The driver of a runaway truck that plowed through an intersection, killing two people and injuring 12 others, had taken a mountain route a short time earlier where big rigs are banned, authorities said Thursday.
Marcos Costa was arrested late Wednesday on suspicion of gross vehicular manslaughter and felony reckless driving.
Costa, 43, was treated for minor injuries and remained jailed Thursday on $200,000 bail. Los Angeles County sheriff's deputies did not know if he had hired an attorney.
The car transporter truck Costa was driving went out of control as he attempted a sharp turn at a busy intersection during Wednesday afternoon rush hour, smashing into cars and then into a bookstore.
Los Angeles County coroner Lt. Joe Bale identified the dead as Angel Jorge Posca, 58, of Palmdale, and his 12-year-old daughter, Angelina Posca. Their car was pushed through the intersection by the truck and crushed. Twelve other people were injured, including three in critical condition.
'I felt nauseous'
Brandi Sjostrom, 19, a waitress at the Hill Street Cafe, heard brakes squeal and her manager yelling for customers to get out of the way just before the truck smashed into a building a couple doors down.
"I felt nauseous," she said of seeing the wreckage. "I was in shock and couldn't believe what happened."
Vehicles were strewn about on the intersection about 10 miles north of Los Angeles. One SUV was on its side and sheets covered a small red car that was crushed.
The truck had come over the San Gabriel Mountains on Angeles Forest Highway, where trucks are banned, Sheriff's Sgt. John Caffrey said Thursday. The narrow, steep, winding road is used as a shortcut by commuters from high desert cities north of Los Angeles.
Caffrey said he did not know specifically whether Costa was arrested because he drove that stretch of road or for some other reason.
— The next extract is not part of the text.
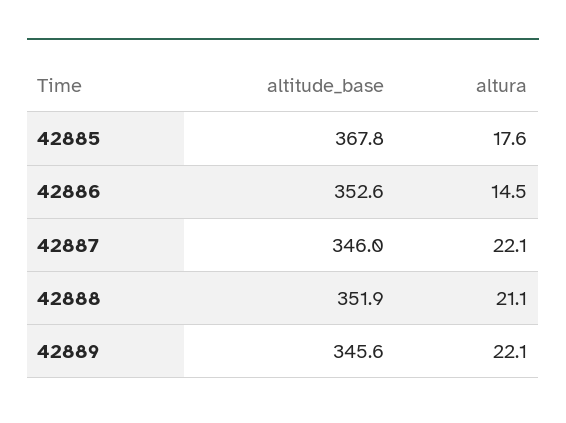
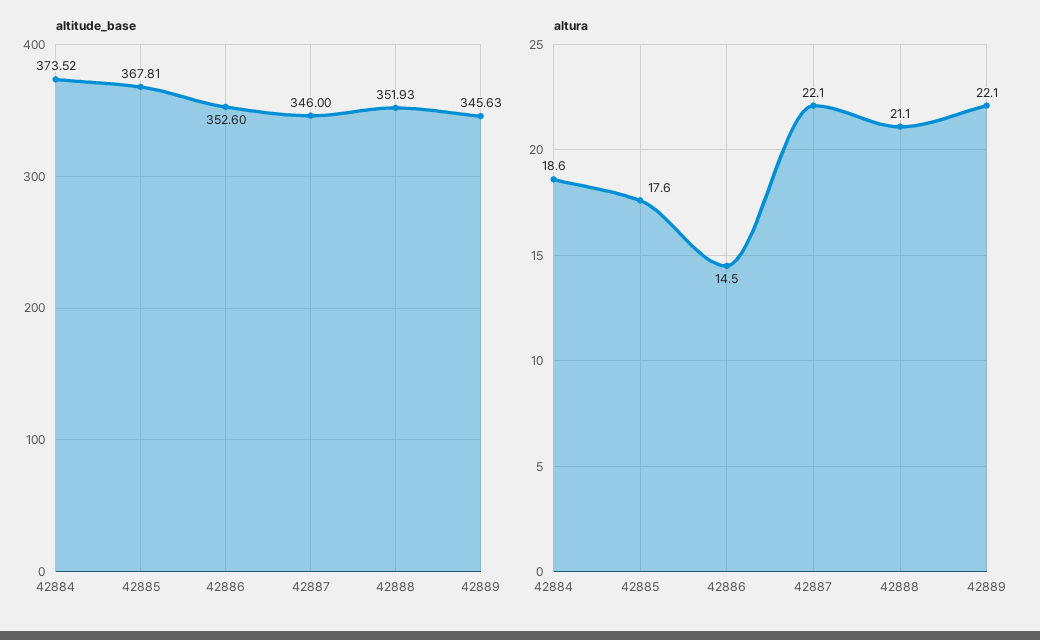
altitude_base, 42884: none -> 373.52
altura, 42884: none -> 18.6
However, reckless driving can include "wanton disregard for public safety," the sergeant said.
The Angeles Forest road eventually joins the wider Angeles Crest Highway, which descends steeply through La Canada Flintridge. That was where the accident happened.
The California Department of Transportation had ignored the city's request to also ban trucks on Angeles Crest, City Manager Mark Alexander said. Another truck had destroyed seven vehicles and injuring one person last September at the same intersection.
Mayor Laura Olhasso said "we are outraged that our numerous demands to CalTrans ... were ignored."
CalTrans planned a news conference later Thursday to address the issue.
City officials also wanted post signs in the area to warn trucks about the steep grades and install an escape lane uphill from the intersection. But highway and city officials disagreed about where to put the escape lane.